Likelihood Variance as Text Importance for Resampling Texts to Map Language Models
Momose Oyama, Ryo Kishino, Hiroaki Yamagiwa, Hidetoshi Shimodaira
TL;DR
This work tackles the high computational cost of constructing a language-model map from log-likelihood vectors by introducing resampling strategies that prioritize texts with high variance across models. The proposed Length Squared (LS) and KL sampling methods assign text-selection probabilities to minimize distance-estimation error, enabling accurate KL-based model maps with roughly half the texts required by uniform sampling. Empirically, LS/KL sampling matches or closely approaches the baseline in estimating model distances, yields stable maps, and efficiently accommodates new models.

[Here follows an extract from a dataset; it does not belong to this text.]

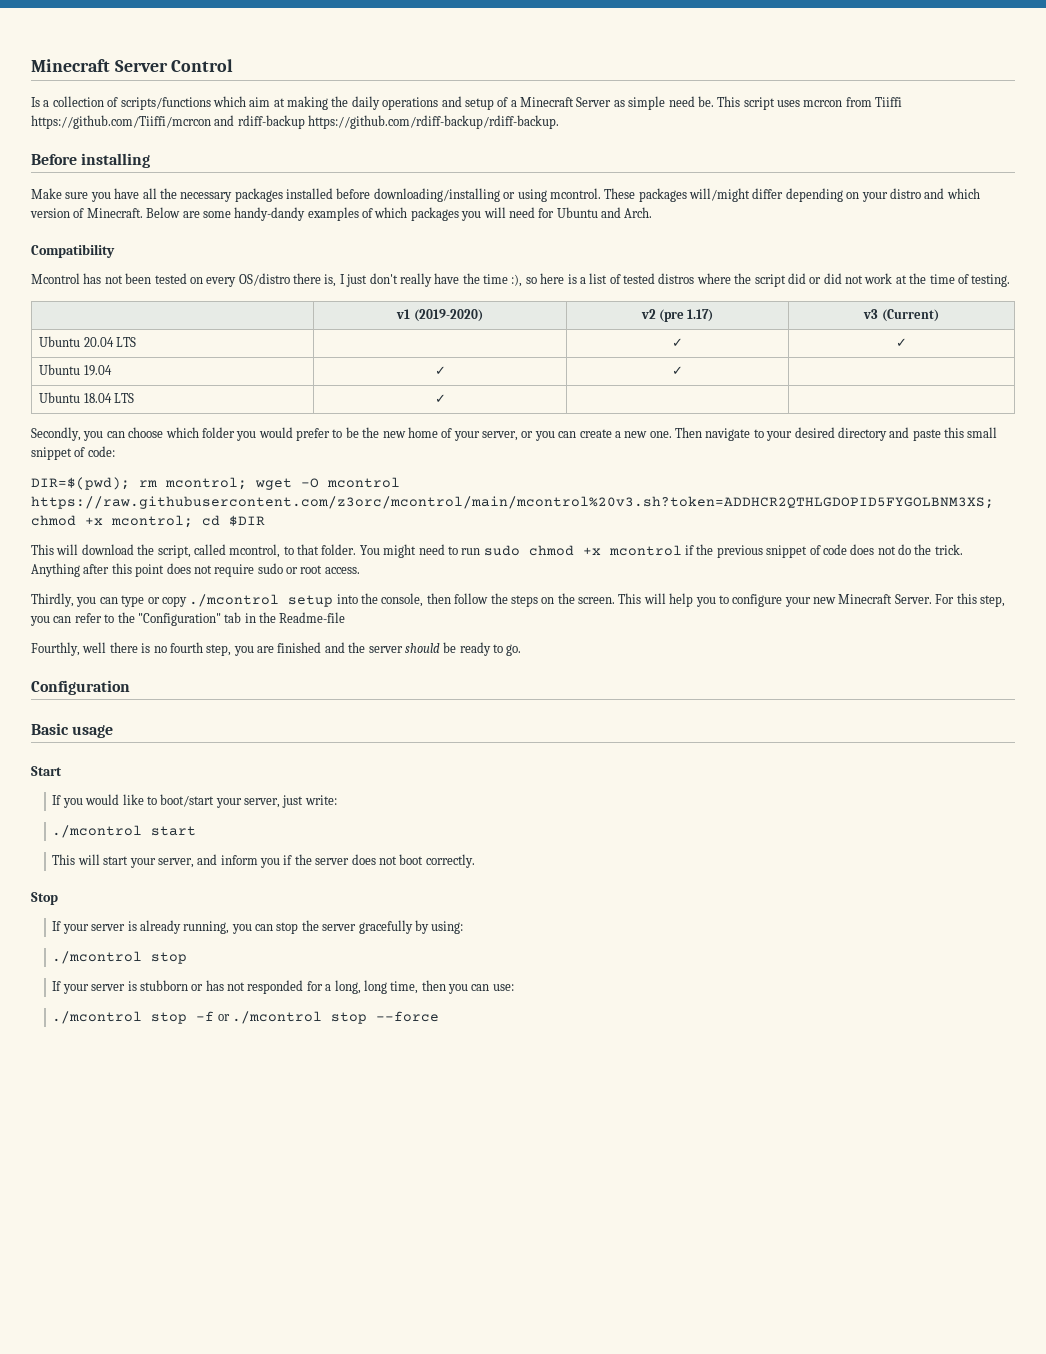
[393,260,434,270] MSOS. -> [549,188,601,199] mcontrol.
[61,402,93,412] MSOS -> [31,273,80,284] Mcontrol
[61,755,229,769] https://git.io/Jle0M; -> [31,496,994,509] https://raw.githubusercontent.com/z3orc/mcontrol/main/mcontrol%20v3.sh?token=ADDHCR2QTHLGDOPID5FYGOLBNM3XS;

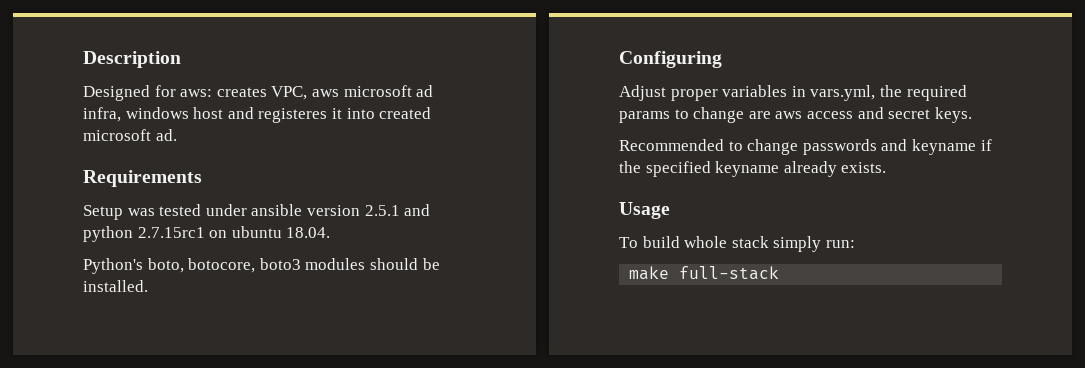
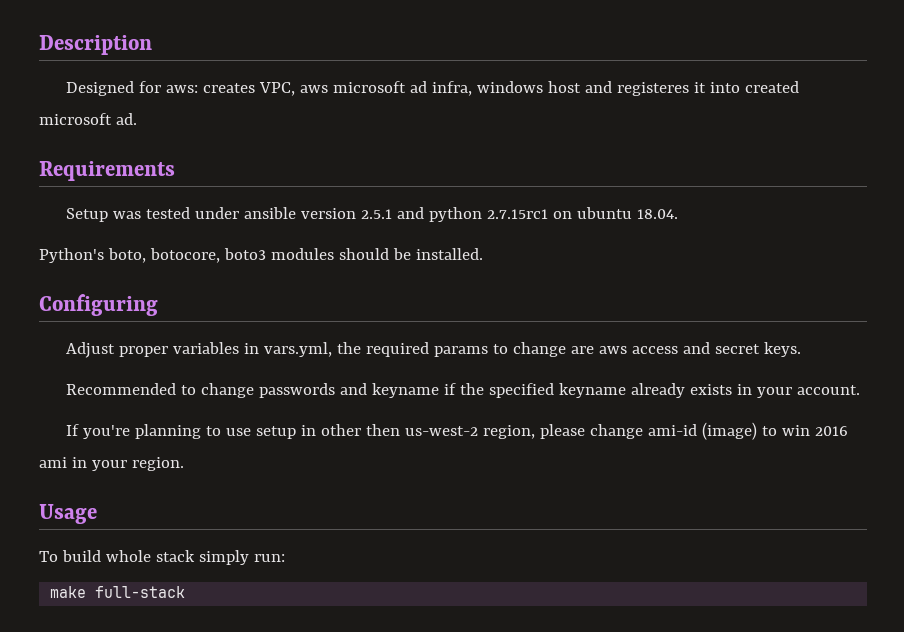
[841,162,887,173] exists. -> [689,384,860,398] [66,422,848,440] [39,457,184,471] exists in your account. // If you're planning to use setup in other then us-west-2 region, please change ami-id (image) to win 2016 ami in your region.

Importantly, downstream performance predictions remain robust as the number of unique texts grows, indicating practical applicability for scalable model comparison and integration in dynamic model ecosystems.
Abstract
We address the computational cost of constructing a model map, which embeds diverse language models into a common space for comparison via KL divergence. The map relies on log-likelihoods over a large text set, making the cost proportional to the number of texts. To reduce this cost, we propose a resampling method that selects important texts with weights proportional to the variance of log-likelihoods across models for each text. Our method significantly reduces the number of required texts while preserving the accuracy of KL divergence estimates. Experiments show that it achieves comparable performance to uniform sampling with about half as many texts, and also facilitates efficient incorporation of new models into an existing map. These results enable scalable and efficient construction of language model maps.